Quickstart#

This page walks through a complete query end-to-end.

The full example#

import org.apache.arrow.memory.RootAllocator;
import org.apache.arrow.vector.ipc.ArrowReader;
import org.apache.datafusion.DataFrame;
import org.apache.datafusion.SessionContext;

try (var allocator = new RootAllocator();
     var ctx = new SessionContext()) {

    ctx.registerParquet("orders", "/path/to/orders.parquet");

    try (DataFrame df = ctx.sql(
            "SELECT o_orderpriority, COUNT(*) AS n " +
            "FROM orders GROUP BY o_orderpriority");
         ArrowReader reader = df.collect(allocator)) {
        while (reader.loadNextBatch()) {
            var batch = reader.getVectorSchemaRoot();
            // ...
        }
    }
}

Walkthrough#

Allocator. RootAllocator is the Arrow off-heap memory allocator. Every JVM-side Arrow buffer is tracked under an allocator; when the allocator is closed, leaked buffers are reported. Use one allocator per query (or one per application) and close it in a try-with-resources.

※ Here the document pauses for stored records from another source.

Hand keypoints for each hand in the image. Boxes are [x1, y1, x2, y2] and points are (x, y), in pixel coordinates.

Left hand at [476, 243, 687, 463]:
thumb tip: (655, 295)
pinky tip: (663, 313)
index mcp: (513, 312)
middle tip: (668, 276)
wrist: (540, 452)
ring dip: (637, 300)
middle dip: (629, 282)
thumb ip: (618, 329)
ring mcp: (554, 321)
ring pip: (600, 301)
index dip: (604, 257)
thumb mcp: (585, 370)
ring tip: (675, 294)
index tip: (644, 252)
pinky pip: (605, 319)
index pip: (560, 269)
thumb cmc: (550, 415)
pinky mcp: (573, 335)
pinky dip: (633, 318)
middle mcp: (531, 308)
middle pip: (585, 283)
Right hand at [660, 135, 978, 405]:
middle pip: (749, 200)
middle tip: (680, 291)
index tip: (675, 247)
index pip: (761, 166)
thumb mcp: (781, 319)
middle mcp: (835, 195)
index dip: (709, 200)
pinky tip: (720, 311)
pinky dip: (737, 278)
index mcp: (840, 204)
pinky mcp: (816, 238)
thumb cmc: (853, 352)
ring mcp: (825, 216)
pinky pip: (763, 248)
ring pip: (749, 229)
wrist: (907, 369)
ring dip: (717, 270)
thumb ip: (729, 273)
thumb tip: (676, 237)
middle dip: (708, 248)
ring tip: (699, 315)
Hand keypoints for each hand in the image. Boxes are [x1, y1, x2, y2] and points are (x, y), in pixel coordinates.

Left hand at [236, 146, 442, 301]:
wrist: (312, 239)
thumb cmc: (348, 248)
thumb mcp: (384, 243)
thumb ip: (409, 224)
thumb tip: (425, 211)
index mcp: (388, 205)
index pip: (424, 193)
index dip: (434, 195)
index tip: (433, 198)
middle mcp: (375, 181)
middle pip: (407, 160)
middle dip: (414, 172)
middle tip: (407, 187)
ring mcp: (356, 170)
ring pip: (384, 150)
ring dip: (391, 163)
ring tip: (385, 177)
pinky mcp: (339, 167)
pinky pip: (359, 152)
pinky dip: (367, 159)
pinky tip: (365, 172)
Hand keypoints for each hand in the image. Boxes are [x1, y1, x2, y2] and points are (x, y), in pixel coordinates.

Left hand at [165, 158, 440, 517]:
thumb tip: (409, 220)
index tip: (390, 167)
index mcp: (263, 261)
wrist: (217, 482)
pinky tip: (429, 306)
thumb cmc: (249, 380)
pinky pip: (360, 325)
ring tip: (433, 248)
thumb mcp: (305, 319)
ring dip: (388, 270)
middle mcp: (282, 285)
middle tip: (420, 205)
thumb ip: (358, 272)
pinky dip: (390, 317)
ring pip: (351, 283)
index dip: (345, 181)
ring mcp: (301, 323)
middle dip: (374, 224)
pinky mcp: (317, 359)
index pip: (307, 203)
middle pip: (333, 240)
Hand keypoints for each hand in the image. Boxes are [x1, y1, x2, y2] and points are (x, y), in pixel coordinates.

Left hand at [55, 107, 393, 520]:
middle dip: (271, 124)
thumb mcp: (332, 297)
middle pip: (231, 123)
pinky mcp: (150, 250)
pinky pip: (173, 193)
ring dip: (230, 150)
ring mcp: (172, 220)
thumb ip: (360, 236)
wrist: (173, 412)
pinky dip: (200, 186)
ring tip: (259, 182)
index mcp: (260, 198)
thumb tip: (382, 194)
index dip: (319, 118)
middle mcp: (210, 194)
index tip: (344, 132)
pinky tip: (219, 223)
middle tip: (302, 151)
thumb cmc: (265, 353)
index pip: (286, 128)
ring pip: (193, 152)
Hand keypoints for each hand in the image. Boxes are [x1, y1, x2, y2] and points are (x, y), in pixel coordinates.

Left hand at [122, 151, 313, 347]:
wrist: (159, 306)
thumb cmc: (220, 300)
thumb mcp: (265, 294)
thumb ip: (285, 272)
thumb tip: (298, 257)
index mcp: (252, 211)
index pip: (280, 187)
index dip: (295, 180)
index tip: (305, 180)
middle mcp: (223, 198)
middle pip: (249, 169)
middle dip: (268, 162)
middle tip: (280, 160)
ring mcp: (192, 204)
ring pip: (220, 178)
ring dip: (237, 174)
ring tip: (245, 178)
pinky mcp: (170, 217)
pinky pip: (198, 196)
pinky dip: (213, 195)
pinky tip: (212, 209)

Session context. SessionContext is the entry point into DataFusion. It holds the catalog of registered tables and the query planner. It is AutoCloseable and not thread-safe — use one per thread, or guard access externally.

Registering data. registerParquet(name, path) reads the file’s footer on call and exposes it under the given table name. See Parquet for the options form.

SQL. ctx.sql("...") plans the query and returns a DataFrame. The query is not executed until results are pulled.

Collecting results. df.collect(allocator) starts native execution and returns an ArrowReader. Each loadNextBatch() call pulls the next VectorSchemaRoot; iterate until it returns false.

Cleanup. Both SessionContext and DataFrame are AutoCloseable. Use try-with-resources so native resources and Arrow buffers are released even on exception.